Election 1990          State Senate  Republicans  State House Republicans (R control) Gov D
Election 1992          State Senate  Republicans  State House Republicans (R control) Gov D
Election 1994          State Senate  Republicans  State House Republicans (R control) Gov D
Election 1996          State Senate  Republicans  State House Republicans (R control) Gov  D
Election 1998          State Senate  Republicans  State House Republicans (R control) Gov R
Election 2000          State Senate  Democrats     State House Republicans (Split control) Gov R
Election 2002          State Senate  Republicans   State House Republicans (R control) Gov R
Election 2004          State Senate  Democrats   State House  Democrats (D control) Gov R
Election 2006          State Senate  Democrats   State House  Democrats (D control) Gov D
Election 2008          State Senate  Democrats   State House  Democrats (D control) Gov D
Election 2010          State Senate  20 D-15 R     State House  32 D-33 R  (Split control) Gov
Election 2012          State Senate  20 D-15 R     State House  37 D-28 R  (D control) Gov D
After 2013 Recalls  State Senate   18 D-17 R     State House  37 D-28 R  (D control) Gov D
Election 2014          State Senate  17 D-18 R     State House  34 D-31 R  (Split control) Gov D
Election 2016          State Senate  17 D-18 R     State House  37 D-32 R  (Split control) Gov D

Analysis

Land And People Are Not The Same

First, keep in mind that the figures above do not make clear how many people are subject to Republican, Democratic, or mixed partisan control at the state level.

Realignment

Second, some of these results are simply the result of an ongoing process of "realignment" as conservative Democrats have either switched to the Republican party or have been replaced by conservative Republicans, while moderate Republicans have been replaced by either Democrats or conservative Republicans. In other words, partisan labels have become more descriptive while the actual liberal-conservative shift in the ranks of the nation's elected officials have been less extreme than it appears superficially looking only at party labels.

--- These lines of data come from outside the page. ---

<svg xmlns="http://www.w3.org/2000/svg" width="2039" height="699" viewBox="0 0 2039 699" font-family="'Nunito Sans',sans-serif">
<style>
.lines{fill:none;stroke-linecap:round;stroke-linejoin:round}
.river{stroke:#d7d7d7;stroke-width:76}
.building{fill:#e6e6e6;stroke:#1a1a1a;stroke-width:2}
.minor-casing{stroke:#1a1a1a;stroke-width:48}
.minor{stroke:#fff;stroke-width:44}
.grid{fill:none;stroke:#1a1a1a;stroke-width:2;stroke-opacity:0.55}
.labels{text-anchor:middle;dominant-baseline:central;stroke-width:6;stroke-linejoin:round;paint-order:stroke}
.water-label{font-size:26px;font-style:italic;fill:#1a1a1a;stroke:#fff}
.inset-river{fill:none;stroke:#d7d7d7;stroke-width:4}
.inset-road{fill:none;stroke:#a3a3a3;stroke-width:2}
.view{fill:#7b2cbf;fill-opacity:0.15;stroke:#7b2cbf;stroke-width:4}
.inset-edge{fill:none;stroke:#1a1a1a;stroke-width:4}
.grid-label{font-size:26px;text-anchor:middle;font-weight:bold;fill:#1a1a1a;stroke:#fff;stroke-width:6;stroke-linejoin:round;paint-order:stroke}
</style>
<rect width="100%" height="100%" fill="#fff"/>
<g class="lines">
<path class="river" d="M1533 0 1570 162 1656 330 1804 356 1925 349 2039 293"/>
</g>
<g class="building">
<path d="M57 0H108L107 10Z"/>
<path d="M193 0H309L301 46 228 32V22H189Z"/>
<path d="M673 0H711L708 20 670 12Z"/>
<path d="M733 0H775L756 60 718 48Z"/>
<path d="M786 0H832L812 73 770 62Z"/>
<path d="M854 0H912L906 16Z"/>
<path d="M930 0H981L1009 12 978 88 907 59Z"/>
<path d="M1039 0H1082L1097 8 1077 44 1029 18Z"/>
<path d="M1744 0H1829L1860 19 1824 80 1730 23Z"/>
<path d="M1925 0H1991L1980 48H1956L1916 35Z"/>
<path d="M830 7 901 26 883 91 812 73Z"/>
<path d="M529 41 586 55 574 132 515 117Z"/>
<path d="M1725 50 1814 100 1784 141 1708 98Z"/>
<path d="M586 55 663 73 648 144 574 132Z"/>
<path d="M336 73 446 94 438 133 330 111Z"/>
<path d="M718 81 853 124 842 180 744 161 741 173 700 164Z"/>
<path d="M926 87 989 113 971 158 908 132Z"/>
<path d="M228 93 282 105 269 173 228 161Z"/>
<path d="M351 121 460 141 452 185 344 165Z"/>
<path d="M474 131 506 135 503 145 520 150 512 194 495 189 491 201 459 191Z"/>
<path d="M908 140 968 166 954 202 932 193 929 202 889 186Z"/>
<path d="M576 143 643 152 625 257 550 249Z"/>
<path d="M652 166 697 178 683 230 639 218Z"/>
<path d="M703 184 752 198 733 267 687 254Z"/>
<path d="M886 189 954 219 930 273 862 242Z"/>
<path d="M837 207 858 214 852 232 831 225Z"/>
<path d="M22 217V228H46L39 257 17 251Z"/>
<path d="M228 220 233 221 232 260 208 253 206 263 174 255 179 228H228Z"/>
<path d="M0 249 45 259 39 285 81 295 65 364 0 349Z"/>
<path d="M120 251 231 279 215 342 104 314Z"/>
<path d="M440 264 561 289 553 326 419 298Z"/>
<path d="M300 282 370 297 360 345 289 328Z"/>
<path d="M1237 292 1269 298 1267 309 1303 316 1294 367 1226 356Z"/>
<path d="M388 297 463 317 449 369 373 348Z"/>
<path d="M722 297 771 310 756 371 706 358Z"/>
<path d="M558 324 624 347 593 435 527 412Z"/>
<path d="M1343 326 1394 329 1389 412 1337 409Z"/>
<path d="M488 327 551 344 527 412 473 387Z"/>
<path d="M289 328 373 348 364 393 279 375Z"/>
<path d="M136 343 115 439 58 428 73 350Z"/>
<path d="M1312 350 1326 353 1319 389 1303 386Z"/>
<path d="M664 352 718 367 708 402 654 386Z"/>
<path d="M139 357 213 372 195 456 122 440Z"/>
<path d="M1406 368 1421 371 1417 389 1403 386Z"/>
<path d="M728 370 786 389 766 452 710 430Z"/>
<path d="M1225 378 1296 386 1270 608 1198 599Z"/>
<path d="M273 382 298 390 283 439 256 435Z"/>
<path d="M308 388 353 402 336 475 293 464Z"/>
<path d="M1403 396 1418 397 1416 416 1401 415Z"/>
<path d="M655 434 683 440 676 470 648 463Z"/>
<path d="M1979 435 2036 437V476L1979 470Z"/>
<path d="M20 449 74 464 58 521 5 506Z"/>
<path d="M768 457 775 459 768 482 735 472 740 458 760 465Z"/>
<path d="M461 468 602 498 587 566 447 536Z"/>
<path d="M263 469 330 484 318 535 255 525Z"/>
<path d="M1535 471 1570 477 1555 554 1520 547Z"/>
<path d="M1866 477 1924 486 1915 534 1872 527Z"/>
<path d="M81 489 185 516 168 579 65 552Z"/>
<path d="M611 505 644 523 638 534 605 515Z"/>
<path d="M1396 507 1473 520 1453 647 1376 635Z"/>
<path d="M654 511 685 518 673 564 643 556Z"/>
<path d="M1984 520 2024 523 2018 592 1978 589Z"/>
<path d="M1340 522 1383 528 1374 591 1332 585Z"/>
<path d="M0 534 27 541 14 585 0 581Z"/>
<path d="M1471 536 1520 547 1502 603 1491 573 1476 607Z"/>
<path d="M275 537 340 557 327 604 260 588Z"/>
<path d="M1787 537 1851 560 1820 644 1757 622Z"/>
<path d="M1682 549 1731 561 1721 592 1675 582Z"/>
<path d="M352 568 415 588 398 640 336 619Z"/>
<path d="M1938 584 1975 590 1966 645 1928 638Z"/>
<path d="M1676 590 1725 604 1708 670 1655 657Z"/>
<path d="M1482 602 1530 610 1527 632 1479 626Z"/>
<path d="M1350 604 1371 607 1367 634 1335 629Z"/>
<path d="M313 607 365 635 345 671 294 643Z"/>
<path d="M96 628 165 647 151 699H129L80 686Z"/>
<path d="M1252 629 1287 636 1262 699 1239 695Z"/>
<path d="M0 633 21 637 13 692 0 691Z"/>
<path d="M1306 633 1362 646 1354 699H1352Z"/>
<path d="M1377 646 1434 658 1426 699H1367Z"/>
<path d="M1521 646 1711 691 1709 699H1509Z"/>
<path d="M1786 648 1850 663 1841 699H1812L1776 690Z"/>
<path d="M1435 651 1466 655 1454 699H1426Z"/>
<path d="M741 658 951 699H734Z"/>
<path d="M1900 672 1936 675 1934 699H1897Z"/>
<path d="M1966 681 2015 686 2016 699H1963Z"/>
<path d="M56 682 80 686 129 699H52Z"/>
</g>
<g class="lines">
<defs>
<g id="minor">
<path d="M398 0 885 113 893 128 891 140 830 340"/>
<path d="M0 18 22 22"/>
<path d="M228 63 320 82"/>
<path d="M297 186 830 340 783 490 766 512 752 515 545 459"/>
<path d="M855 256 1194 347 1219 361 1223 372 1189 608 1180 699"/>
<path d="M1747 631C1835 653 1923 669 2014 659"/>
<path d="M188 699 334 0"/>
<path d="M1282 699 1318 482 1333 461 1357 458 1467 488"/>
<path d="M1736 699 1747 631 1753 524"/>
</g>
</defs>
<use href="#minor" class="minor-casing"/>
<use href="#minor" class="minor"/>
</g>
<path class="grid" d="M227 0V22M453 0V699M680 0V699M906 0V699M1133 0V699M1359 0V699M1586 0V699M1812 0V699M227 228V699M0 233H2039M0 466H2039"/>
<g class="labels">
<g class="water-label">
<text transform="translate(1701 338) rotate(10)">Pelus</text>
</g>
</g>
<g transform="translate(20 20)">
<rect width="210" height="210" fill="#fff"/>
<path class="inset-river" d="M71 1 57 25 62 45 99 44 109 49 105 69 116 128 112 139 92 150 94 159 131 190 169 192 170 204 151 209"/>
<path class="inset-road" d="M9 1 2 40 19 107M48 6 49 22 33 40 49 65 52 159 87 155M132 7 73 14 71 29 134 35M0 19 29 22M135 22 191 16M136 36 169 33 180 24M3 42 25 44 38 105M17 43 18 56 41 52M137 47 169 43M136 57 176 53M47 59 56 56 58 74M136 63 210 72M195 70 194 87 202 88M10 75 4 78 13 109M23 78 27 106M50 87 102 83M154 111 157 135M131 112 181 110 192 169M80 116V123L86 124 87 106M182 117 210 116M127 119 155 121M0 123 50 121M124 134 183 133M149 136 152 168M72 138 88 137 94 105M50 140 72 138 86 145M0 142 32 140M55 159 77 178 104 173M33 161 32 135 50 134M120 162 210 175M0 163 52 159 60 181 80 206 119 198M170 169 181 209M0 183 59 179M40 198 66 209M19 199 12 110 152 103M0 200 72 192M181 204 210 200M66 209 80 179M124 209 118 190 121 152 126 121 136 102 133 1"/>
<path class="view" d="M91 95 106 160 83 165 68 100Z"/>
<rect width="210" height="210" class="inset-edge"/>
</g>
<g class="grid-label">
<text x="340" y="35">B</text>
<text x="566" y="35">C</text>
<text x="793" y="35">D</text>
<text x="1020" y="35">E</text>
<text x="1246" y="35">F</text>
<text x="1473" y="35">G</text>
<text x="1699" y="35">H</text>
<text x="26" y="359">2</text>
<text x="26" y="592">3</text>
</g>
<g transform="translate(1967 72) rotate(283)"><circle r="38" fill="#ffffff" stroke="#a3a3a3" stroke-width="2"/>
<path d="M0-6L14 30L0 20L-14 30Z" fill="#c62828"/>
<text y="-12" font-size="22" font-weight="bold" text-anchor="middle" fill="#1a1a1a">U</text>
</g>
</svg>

But, the difference between conservative Democrats or moderate Republicans who used to be more common, and liberal to moderate Democrats and conservative Republicans, who have almost completely replaced legislators of all other party/ideology combinations, are not trivial or irrelevant.

The deeper ideological divisions between the two major political parties has made compromise much more difficult, particularly from the Republican side which has moved much more sharply to the right than the Democrats have moved to the left.

Conservative Democrats, historically, were fairly aligned with other Democrats on neo-New Deal type economic policies, while parting ways on issues of social issues, civil rights and national security. Moderate Republicans tended to be center-left on social issues and center-right on economic issues. There used to be a few federal legislators in each party who overlapped with some members of the other party on an overall liberal-conservative scale. Now there are none.

The lack of any ideological overlap, the hard right ideological shift of the Republican party, and much of the Republican party's abandonment of many traditions of political civility and comity, has left a scorched earth of the demilitarized zone between the two parties has made 21st century American politics decidedly more ugly than it has been for a long time.